***** MATERIAL PROVIDED *****
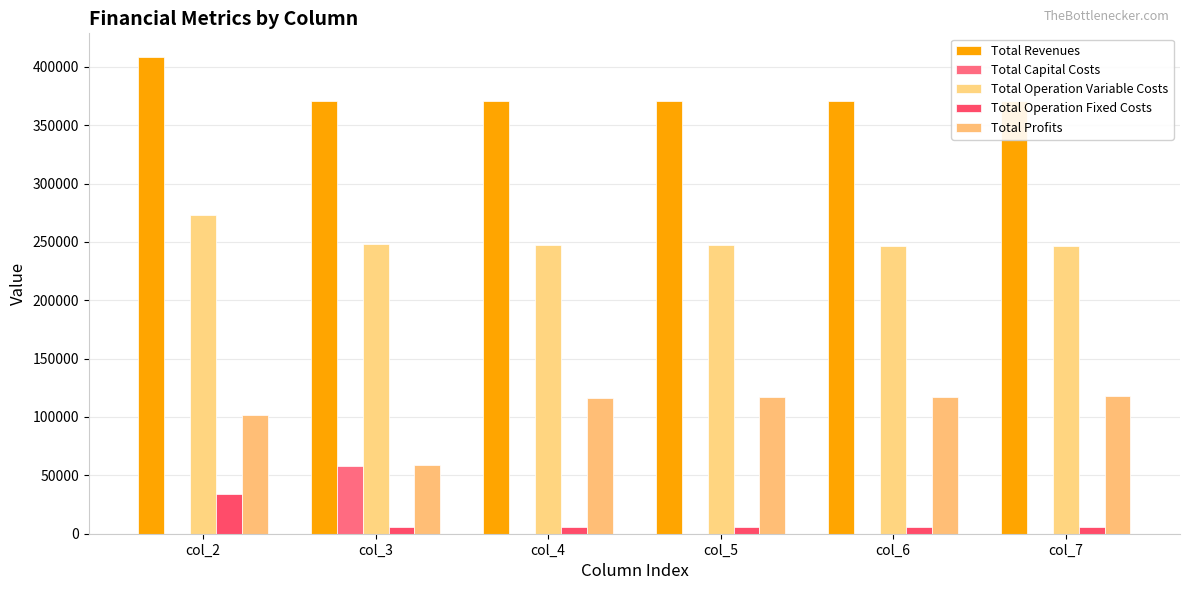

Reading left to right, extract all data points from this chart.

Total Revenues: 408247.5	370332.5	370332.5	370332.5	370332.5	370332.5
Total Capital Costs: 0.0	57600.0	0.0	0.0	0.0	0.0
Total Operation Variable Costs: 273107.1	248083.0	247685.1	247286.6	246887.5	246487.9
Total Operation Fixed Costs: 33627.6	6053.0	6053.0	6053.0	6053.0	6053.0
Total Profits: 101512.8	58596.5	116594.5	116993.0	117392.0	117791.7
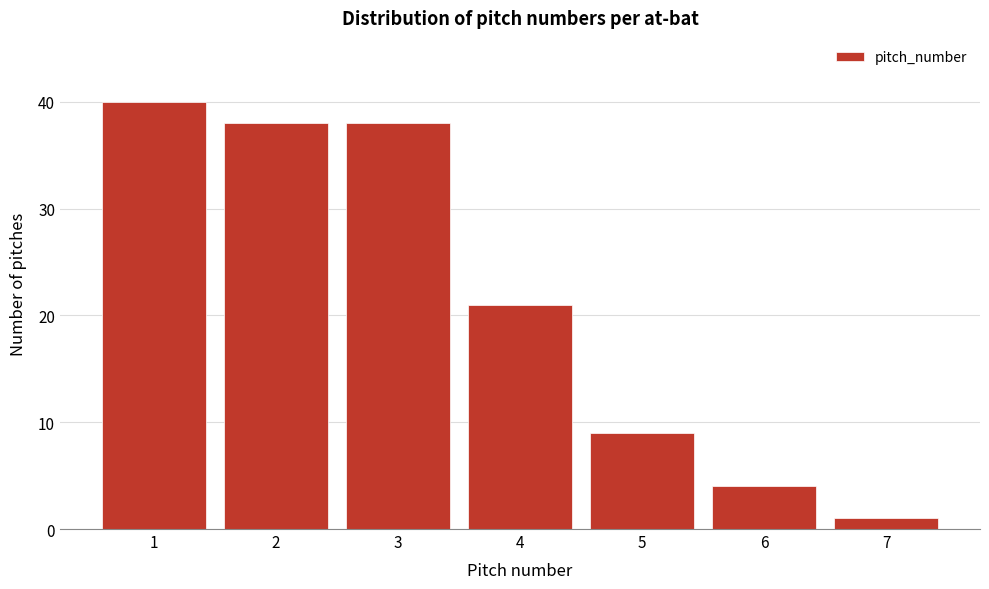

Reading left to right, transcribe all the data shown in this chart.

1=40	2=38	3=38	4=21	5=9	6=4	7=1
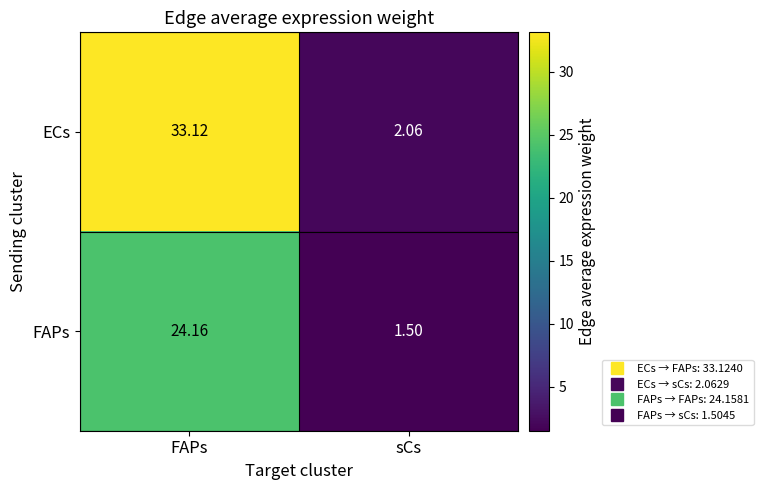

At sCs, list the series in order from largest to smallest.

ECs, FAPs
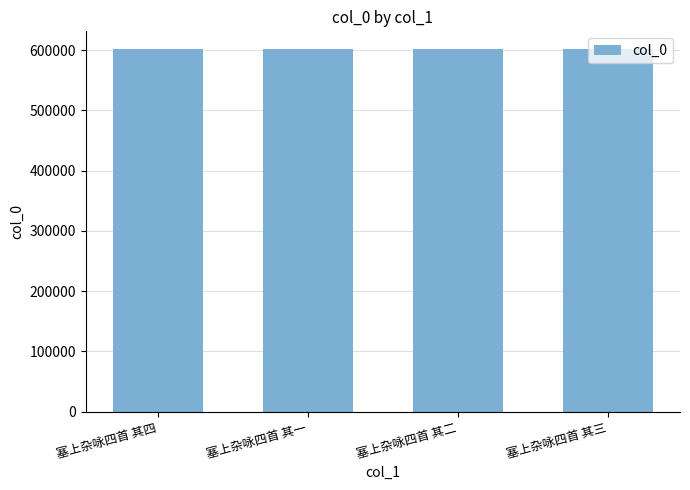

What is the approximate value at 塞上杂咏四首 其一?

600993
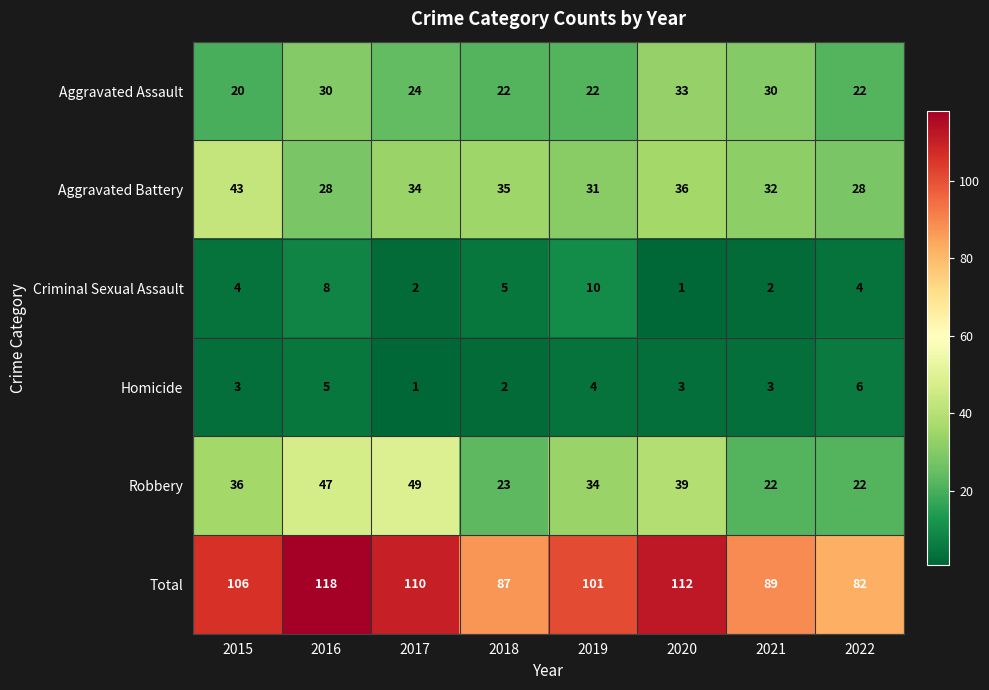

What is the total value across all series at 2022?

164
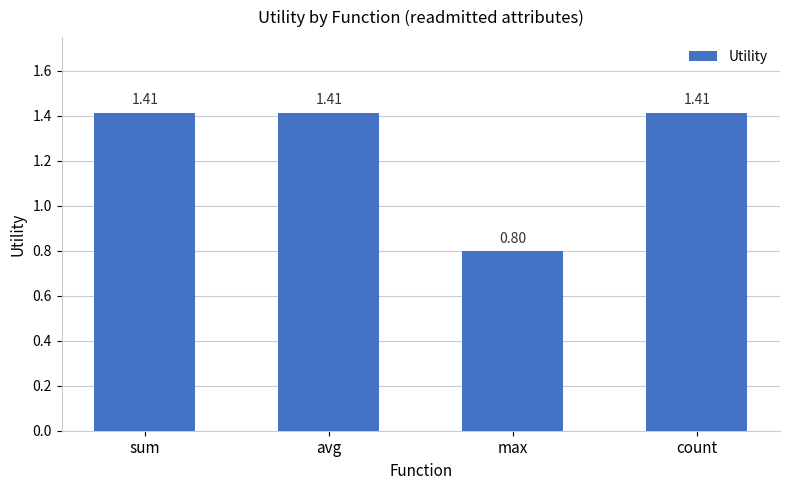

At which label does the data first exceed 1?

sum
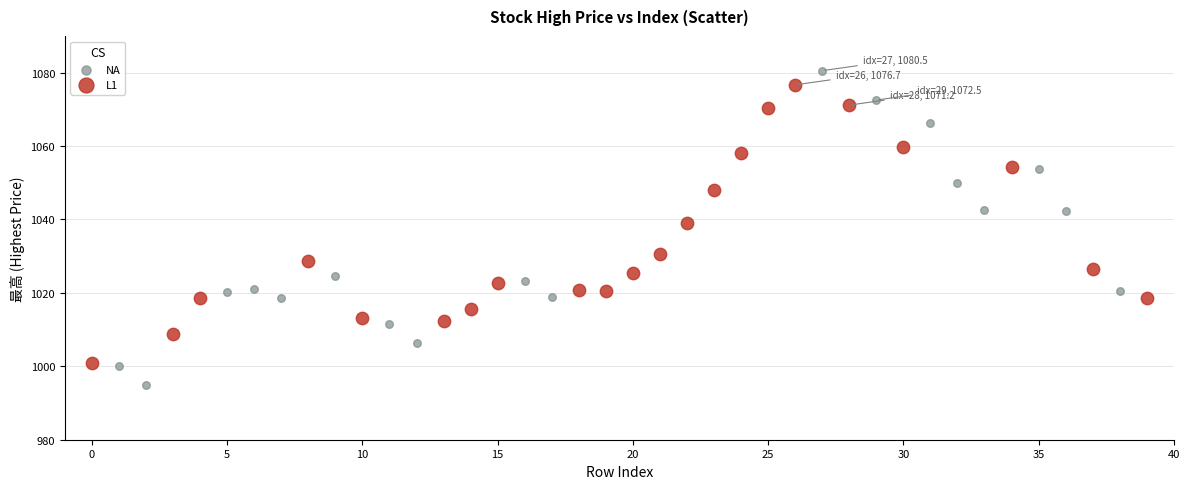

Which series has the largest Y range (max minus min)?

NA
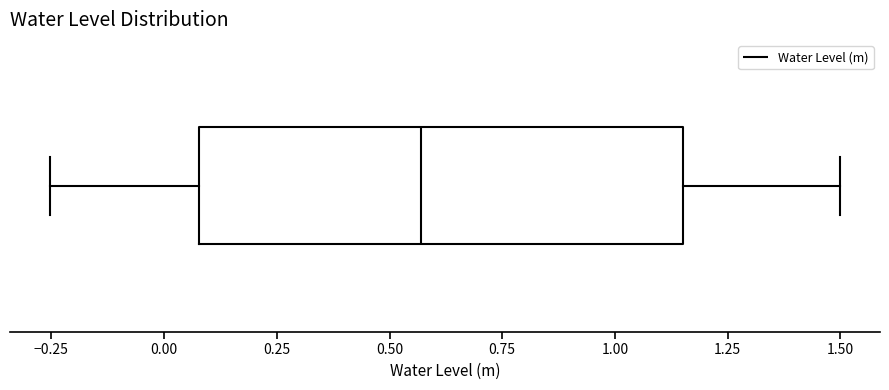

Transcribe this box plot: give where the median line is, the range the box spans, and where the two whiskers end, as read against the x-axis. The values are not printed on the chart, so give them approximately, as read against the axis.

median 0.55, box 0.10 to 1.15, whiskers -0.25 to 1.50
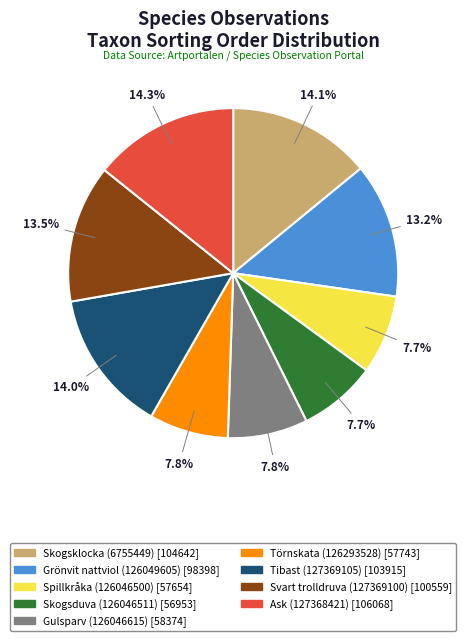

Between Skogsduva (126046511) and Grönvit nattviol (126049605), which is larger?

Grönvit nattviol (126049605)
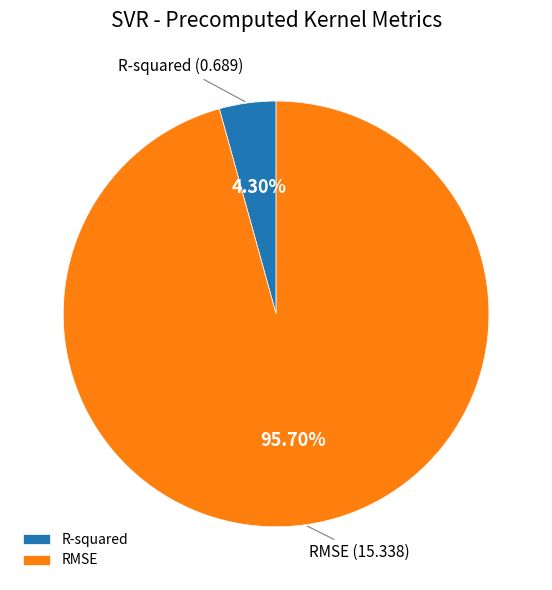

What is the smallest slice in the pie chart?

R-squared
*****
- YOUR INSTRUCTIONS -
List each line in the listing above that contains the word "Costs". Capitalization must match.

- RESULT OF THE EXERCISE -
Total Capital Costs: 0.0	57600.0	0.0	0.0	0.0	0.0
Total Operation Variable Costs: 273107.1	248083.0	247685.1	247286.6	246887.5	246487.9
Total Operation Fixed Costs: 33627.6	6053.0	6053.0	6053.0	6053.0	6053.0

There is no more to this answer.